Vision-CAIR / MiniGPT-4

Open-sourced codes for MiniGPT-4 and MiniGPT-v2 (https://minigpt-4.github.io, https://minigpt-v2.github.io/)
https://minigpt-4.github.io
BSD 3-Clause "New" or "Revised" License
25.4k stars 2.91k forks source link

MULTIPLE OBJECT in the images are not getting detected #451

Open sumanttyagi opened 11 months ago

sumanttyagi commented 11 months ago

what i have observed while running the pre trained model making detection . I was not able to make multiple detection say i want to detect a car but it will only detect one car not all the cars ?

junchen14 commented 11 months ago

if you use the [detection] identifier, it is expected to extract all the bboxs for the car label.

which pretrained checkpoint are you loading? is it "MiniGPT-v2 (online developing demo)"? This checkpoint should give you more expected output.

sumanttyagi commented 11 months ago

Yes i am using MiniGPT-v2 (online developing demo).

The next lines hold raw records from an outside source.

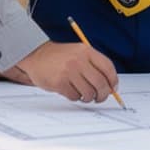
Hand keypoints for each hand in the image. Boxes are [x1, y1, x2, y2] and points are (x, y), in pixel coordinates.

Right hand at [0, 41, 119, 103]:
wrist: (36, 55)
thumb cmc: (61, 57)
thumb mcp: (79, 53)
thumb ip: (94, 65)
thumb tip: (110, 86)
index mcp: (87, 51)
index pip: (108, 68)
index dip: (113, 81)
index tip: (112, 88)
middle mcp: (79, 60)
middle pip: (101, 83)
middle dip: (103, 94)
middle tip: (100, 98)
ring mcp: (69, 72)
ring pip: (88, 93)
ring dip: (88, 98)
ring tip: (84, 94)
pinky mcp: (59, 82)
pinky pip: (75, 96)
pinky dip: (75, 97)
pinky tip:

while doing this i observed that in VQA it can answer that there are 3 cars in image, but while making detection it is only showing 1 . I wonder how it can predict 3 in vqa but not able to detect all the cars .

junchen14 commented 11 months ago

Sometimes the model is sensitive to the singular and plural forms of inputs, such as 'car' and 'cars'. Maybe you can also explore different prompts.